同社の人事本部 Employee Success部 副部長の野村稔氏とBill One事業部 マーケティング部 コンテンツプランニンググループの西家達規氏に、AI活用を組織文化として根付かせる方法を聞いた。
人事部門が主導して生成AIを根付かせたSansanに秘訣を聞く(左からBill One事業部 マーケティング部 コンテンツプランニンググループの西家達規氏、人事本部 Employee Success部 副部長の野村稔氏)
個人の努力に依存しない、組織としてのAI活用を推進
「実は明確な数値目標は置いていないんです」
AIファースト宣言の狙いについて聞かれた野村氏の答えは意外なものだった。具体的な目標を掲げる企業が多い中、Sansanのアプローチは異なる。
「まず使ってみて、それが何なのかを理解することが大事なんです。AIが2年後どうなっているか、正確に答えられる人はいないと思います。そんな状態で『何%削減』のような数値目標を置くことの重要性は、そこまで高くないはずです」(野村氏)

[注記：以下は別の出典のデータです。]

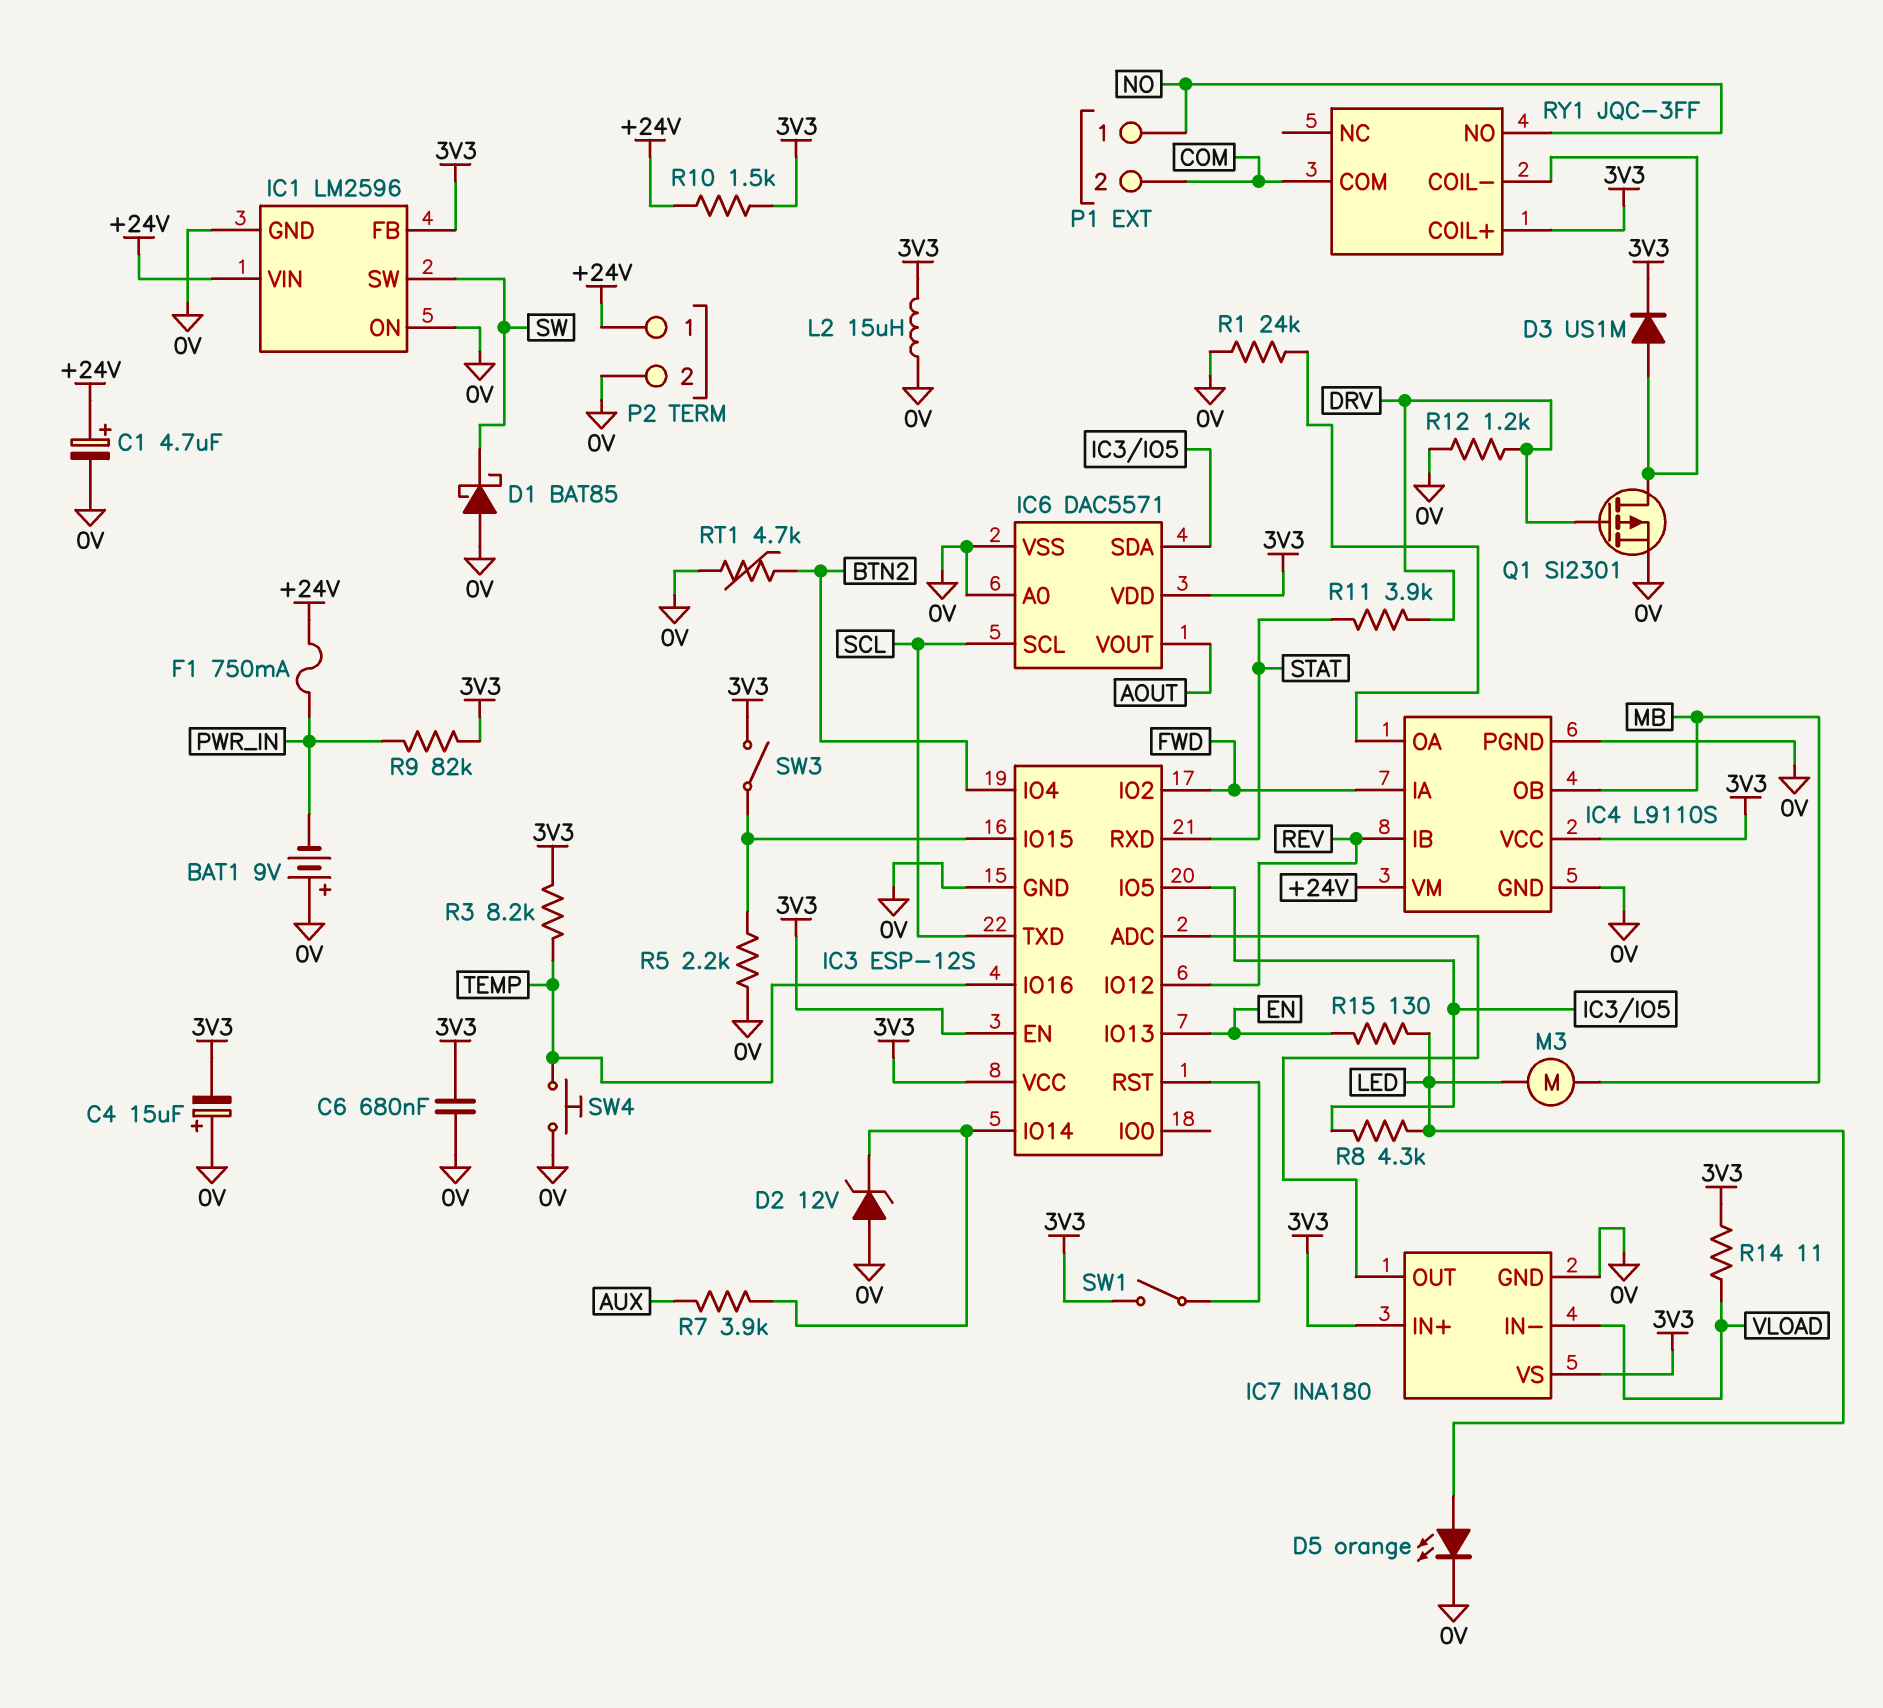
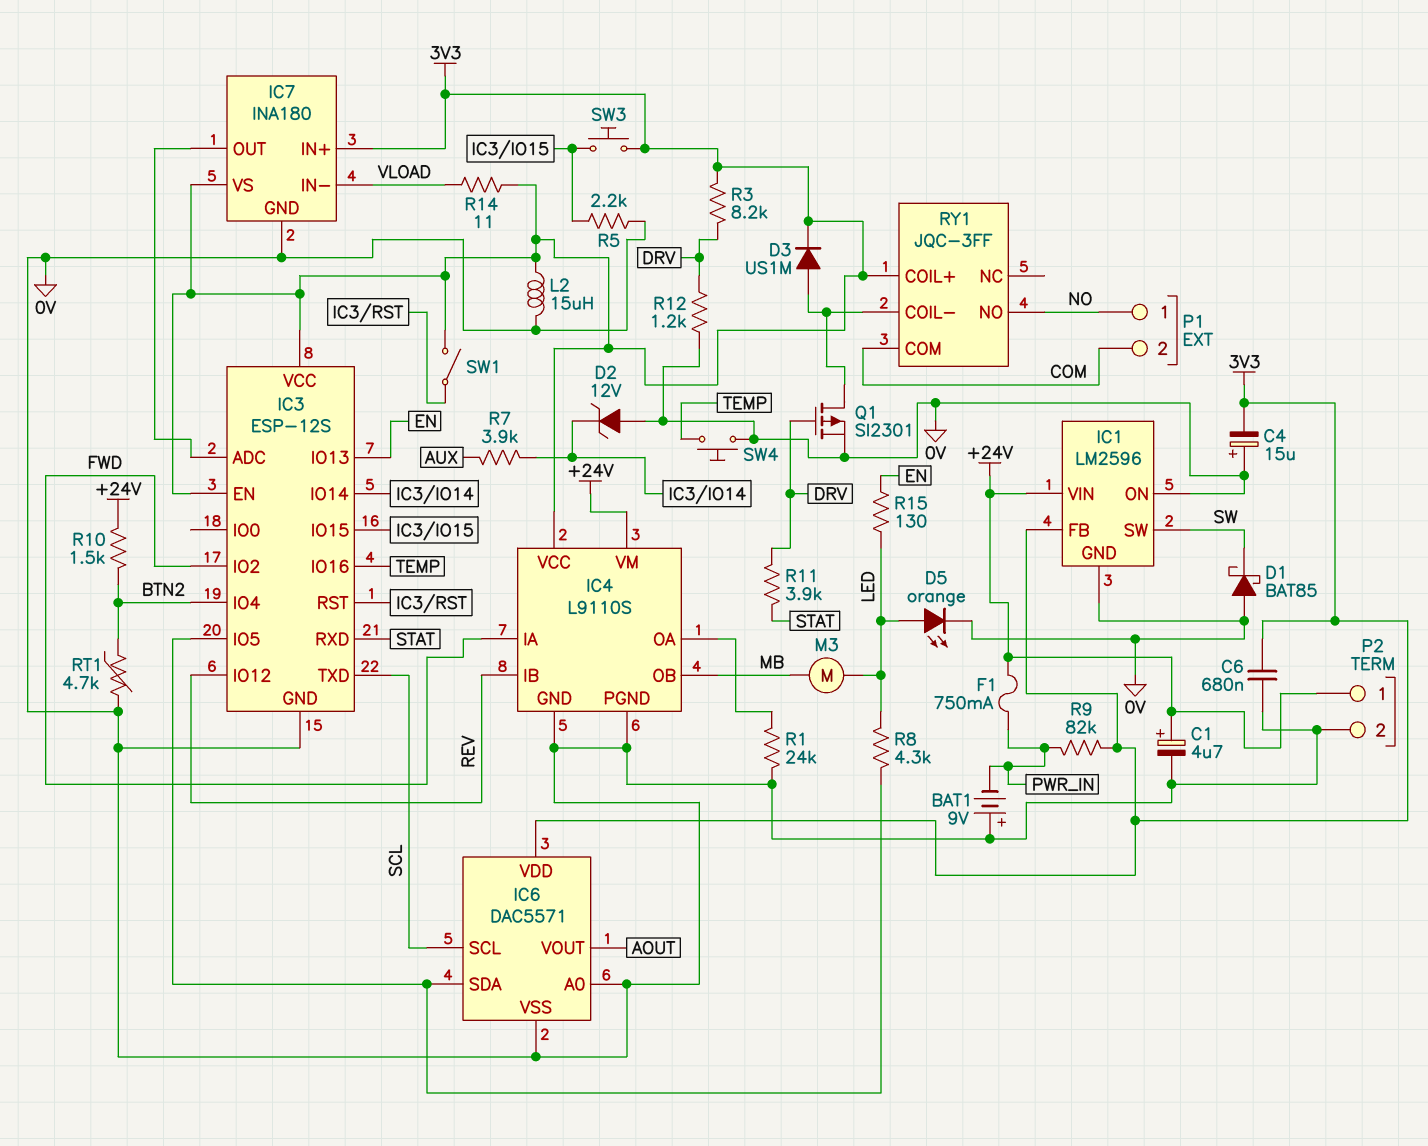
R3: 8.2k (3V3, TEMP) -> 8.2k (3V3, DRV)
R10: 1.5k (+24V, 3V3) -> 1.5k (+24V, BTN2)
SW3: switch (3V3, IC3/IO15) -> button (3V3, IC3/IO15)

しかし、数値目標がなくとも成果は着実に現れている。4月に実施した社内アンケート(927人が回答)によれば、生成AIの活用率は99%に達し、82%が「ほぼ毎日」活用しているという。さらに98%が「仕事の質が向上した」、71%が「1日当たり30分以上の時短を実感」という具体的な成果も見えている。
この高い活用率を実現した背景には、まずトップメッセージによる意識改革があった。